Wednesday, October 21, 2015

Studying gene flow using genomes


Continuing the recent blog theme of researchers analyzing potentially reticulate relationships without explicitly using networks (Are networks actually used to explore reticulate histories? ; Problems with manually constructing networks), there is this just-published paper:
Nater A, Burri R, Kawakami T, Smeds L, Ellegren H (2015) Resolving evolutionary relationships in closely related species with whole-genome sequencing data. Systematic Biology 64: 1000-1017.
The authors note:
Using genetic data to resolve the evolutionary relationships of species is of major interest in evolutionary and systematic biology. However, reconstructing the sequence of speciation events, the so-called species tree, in closely related and potentially hybridizing species is very challenging.
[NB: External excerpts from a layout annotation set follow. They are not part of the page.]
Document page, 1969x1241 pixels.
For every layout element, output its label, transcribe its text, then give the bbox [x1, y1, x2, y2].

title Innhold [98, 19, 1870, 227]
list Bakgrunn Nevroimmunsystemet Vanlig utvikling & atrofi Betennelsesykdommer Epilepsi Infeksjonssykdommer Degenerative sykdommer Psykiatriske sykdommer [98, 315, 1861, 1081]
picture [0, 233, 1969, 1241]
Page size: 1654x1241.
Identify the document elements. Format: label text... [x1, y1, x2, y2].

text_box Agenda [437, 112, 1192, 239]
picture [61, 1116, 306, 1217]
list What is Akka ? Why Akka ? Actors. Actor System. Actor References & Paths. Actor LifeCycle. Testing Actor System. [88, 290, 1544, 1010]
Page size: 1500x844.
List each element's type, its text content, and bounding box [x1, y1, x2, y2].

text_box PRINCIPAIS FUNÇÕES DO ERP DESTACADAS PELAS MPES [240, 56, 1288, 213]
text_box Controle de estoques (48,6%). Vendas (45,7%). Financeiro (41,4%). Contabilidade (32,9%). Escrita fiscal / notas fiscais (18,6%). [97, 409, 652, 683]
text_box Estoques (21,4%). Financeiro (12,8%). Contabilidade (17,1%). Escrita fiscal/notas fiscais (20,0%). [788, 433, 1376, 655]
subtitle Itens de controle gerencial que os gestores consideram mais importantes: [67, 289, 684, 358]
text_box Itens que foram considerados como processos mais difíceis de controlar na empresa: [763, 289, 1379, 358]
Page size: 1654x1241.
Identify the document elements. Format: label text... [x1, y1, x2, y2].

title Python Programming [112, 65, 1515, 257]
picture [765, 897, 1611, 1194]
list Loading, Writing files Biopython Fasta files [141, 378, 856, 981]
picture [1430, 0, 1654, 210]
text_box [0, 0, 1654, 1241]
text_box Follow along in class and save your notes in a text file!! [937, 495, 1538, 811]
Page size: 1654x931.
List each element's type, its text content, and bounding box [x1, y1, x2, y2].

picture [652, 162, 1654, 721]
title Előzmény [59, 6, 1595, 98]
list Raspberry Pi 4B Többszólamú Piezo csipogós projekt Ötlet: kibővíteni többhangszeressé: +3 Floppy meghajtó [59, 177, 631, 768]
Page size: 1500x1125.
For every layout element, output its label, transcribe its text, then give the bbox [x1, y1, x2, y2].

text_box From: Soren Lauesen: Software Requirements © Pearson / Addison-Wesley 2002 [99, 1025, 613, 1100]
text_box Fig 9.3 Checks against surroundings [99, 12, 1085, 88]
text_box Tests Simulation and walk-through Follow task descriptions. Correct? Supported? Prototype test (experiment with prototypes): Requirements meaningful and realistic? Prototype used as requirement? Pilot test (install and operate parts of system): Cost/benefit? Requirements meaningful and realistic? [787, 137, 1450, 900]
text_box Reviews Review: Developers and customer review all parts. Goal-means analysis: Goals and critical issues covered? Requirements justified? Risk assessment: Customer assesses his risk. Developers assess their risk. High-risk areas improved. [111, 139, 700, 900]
Processes such as incomplete lineage sorting and interspecific gene flow result in local gene genealogies that differ in their topology from the species tree, and analyses of few loci with a single sequence per species are likely to produce conflicting or even misleading results ... Although gene tree incongruences caused by ILS are still fully compatible with a strictly bifurcating species tree, gene flow among species requires a more complex representation of evolutionary histories, resembling reticulate networks rather than trees.
Unfortunately, this is the sole mention of the word "network" in the text.


The authors addressed the issues of incomplete lineage sorting and interspecific gene flow using whole-genome sequence data from 198 individuals of four flycatcher species, plus two outgroup genomes. They found that, for most genomic regions, none of the 15 possible rooted gene tree topologies appeared consistently at high frequencies — the most frequent gene tree occurred 17.7% of the time, with the second at 14.3% and the third at 10.5%.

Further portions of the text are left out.